TASK: Output all of the data exactly as it appears, but leave out any pictures it contains.

RECORDED INFORMATION:
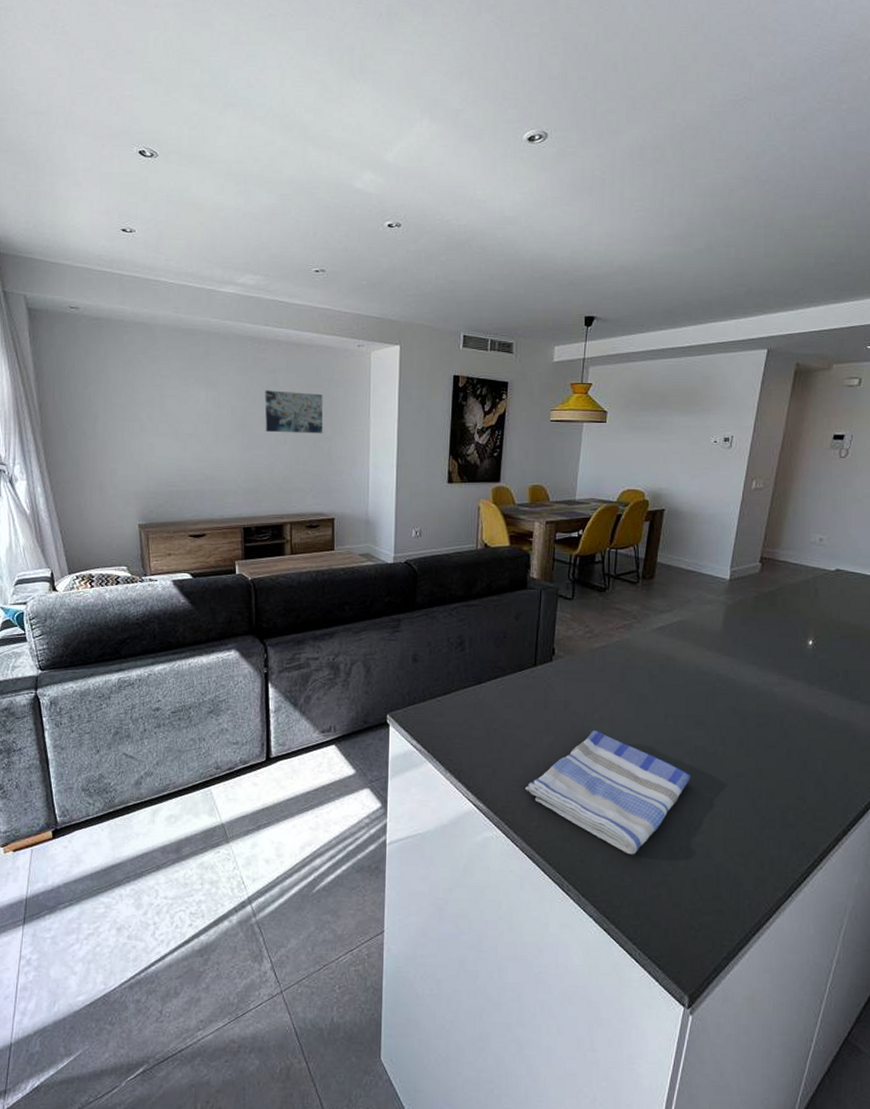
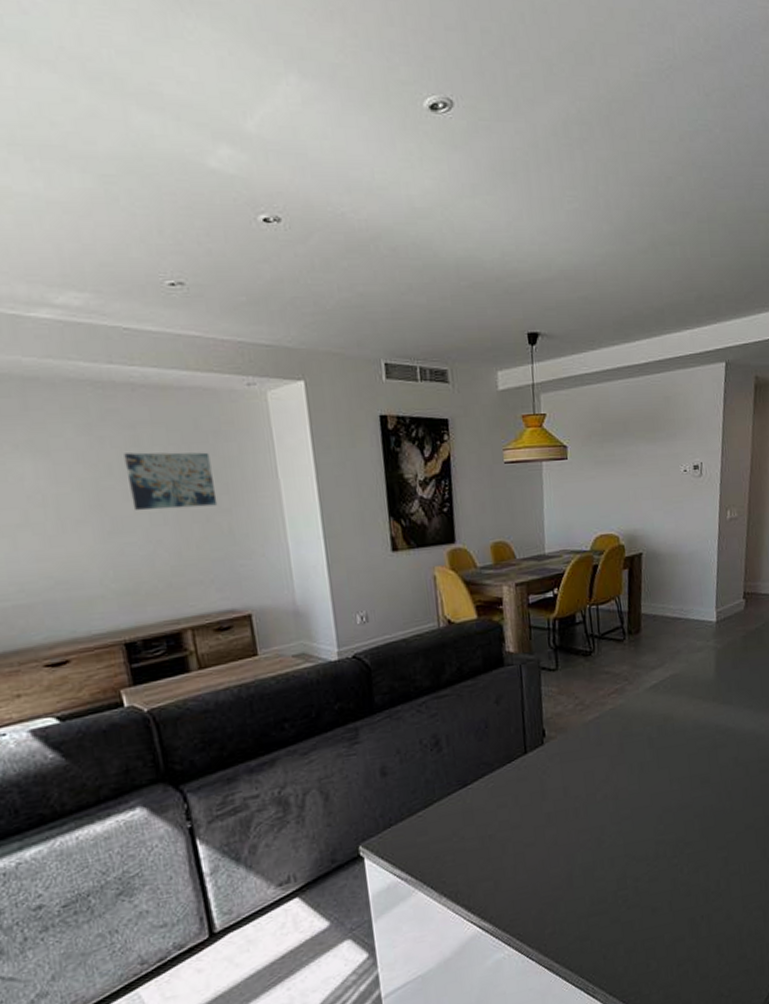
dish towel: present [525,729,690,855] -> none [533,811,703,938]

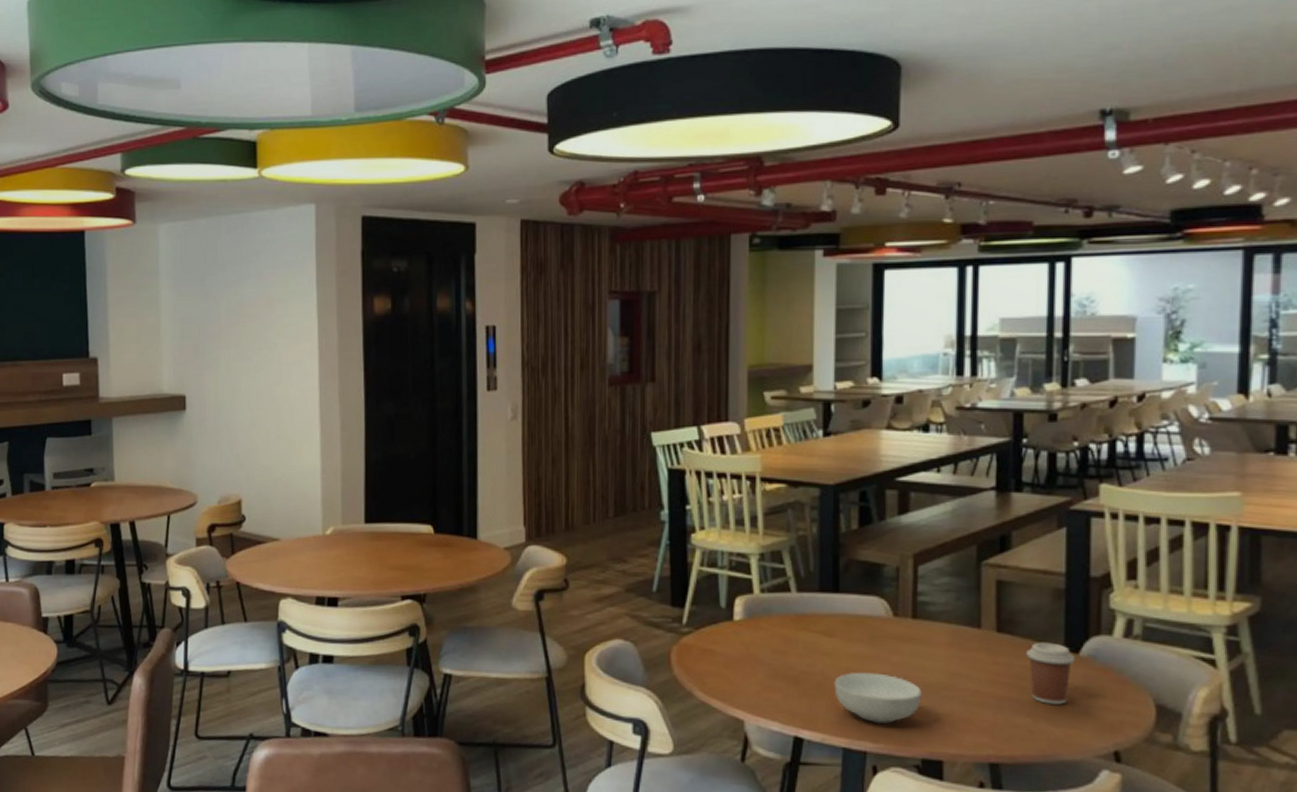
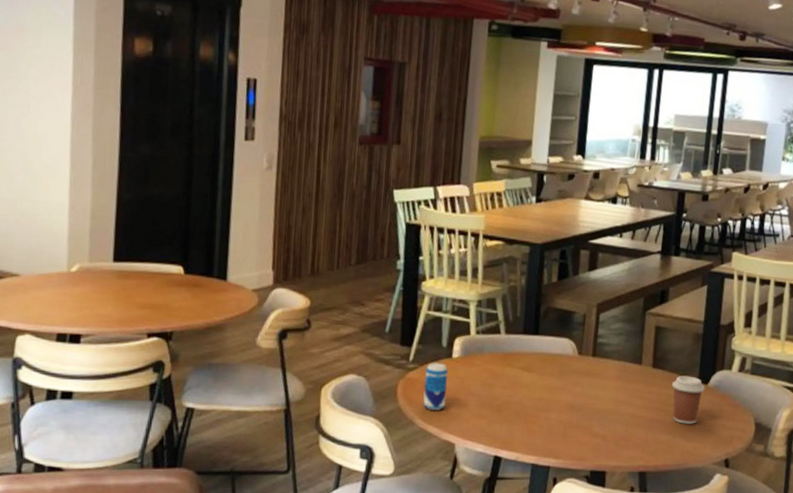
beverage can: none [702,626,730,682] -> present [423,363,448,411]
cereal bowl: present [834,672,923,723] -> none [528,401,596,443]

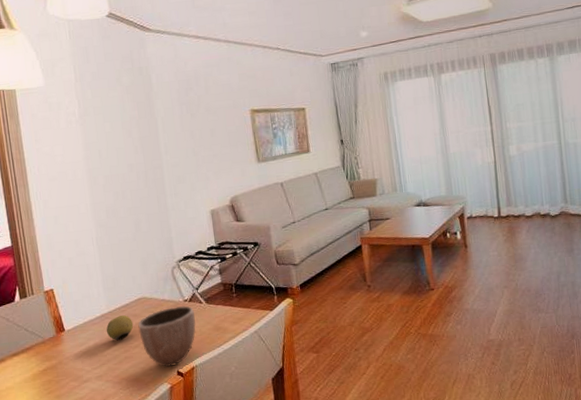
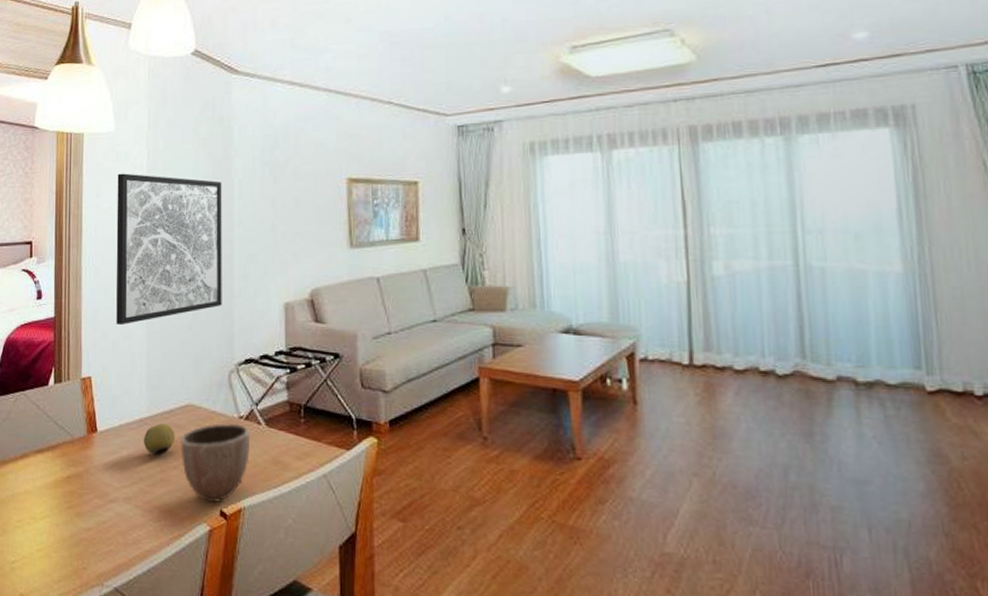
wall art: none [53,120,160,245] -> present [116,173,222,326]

RESPONSE FOR THIS EXERCISE:
dish towel: present [525,729,690,855] -> none [533,811,703,938]

beverage can: none [702,626,730,682] -> present [423,363,448,411]
cereal bowl: present [834,672,923,723] -> none [528,401,596,443]

wall art: none [53,120,160,245] -> present [116,173,222,326]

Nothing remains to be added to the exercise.